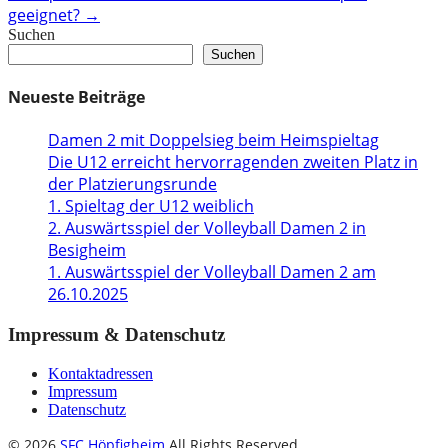
geeignet?
→
Suchen
Suchen
Neueste Beiträge
Damen 2 mit Doppelsieg beim Heimspieltag
Die U12 erreicht hervorragenden zweiten Platz in
der Platzierungsrunde
1. Spieltag der U12 weiblich
2. Auswärtsspiel der Volleyball Damen 2 in
Besigheim
1. Auswärtsspiel der Volleyball Damen 2 am
26.10.2025
Impressum & Datenschutz
Kontaktadressen
Impressum
Datenschutz
© 2026
SFC Höpfigheim
All Rights Reserved.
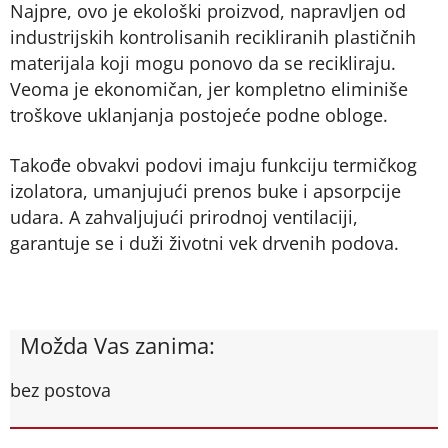
Najpre, ovo je ekološki proizvod, napravljen od
industrijskih kontrolisanih recikliranih plastičnih
materijala koji mogu ponovo da se recikliraju.
Veoma je ekonomičan, jer kompletno eliminiše
troškove uklanjanja postojeće podne obloge.
Takođe obvakvi podovi imaju funkciju termičkog
izolatora, umanjujući prenos buke i apsorpcije
udara. A zahvaljujući prirodnoj ventilaciji,
garantuje se i duži životni vek drvenih podova.
Možda Vas zanima:
bez postova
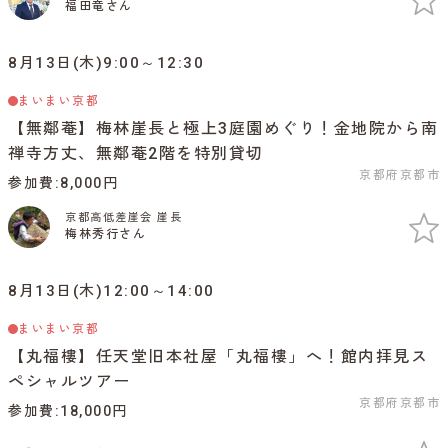
福田竜さん
8月13日(木)9:00～12:30
まいまい京都
【無鄰菴】梅林崖長と極上3庭園めぐり！金地院から南
禅寺方丈、無鄰菴2階を特別貸切
京都府京都市
参加費
8,000円
京都高低差崖会 崖長
梅林秀行さん
8月13日(木)12:00～14:00
まいまい京都
【丸福樓】任天堂旧本社屋「丸福樓」へ！館内拝見ス
ペシャルツアー
京都府京都市
参加費
18,000円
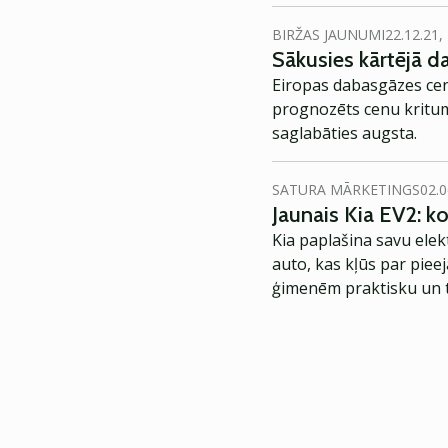
BIRŽAS JAUNUMI
22.12.21,
Sākusies kārtējā d
Eiropas dabasgāzes cena
prognozēts cenu kritum
saglabāties augsta.
SATURA MĀRKETINGS
02.0
Jaunais Kia EV2: 
Kia paplašina savu elek
auto, kas kļūs par piee
ģimenēm praktisku un t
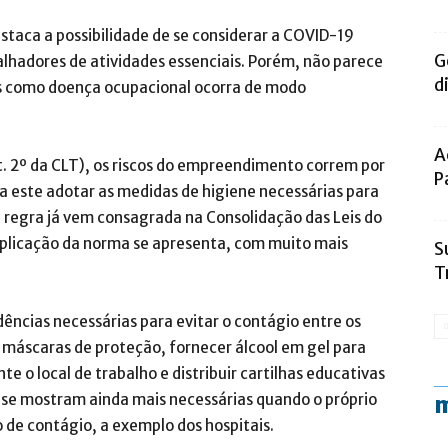
staca a possibilidade de se considerar a COVID-19
G
lhadores de atividades essenciais. Porém, não parece
d
us como doença ocupacional ocorra de modo
A
rt. 2º da CLT), os riscos do empreendimento correm por
P
a este adotar as medidas de higiene necessárias para
 regra já vem consagrada na Consolidação das Leis do
aplicação da norma se apresenta, com muito mais
S
T
ncias necessárias para evitar o contágio entre os
 máscaras de proteção, fornecer álcool em gel para
 o local de trabalho e distribuir cartilhas educativas
s se mostram ainda mais necessárias quando o próprio
m
 de contágio, a exemplo dos hospitais.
═══
PROBLEM DETAILS - Every line of the material that holds the word "Datenschutz" must be found and copied.

OUTPUT OF THE TASK -
Impressum & Datenschutz
Datenschutz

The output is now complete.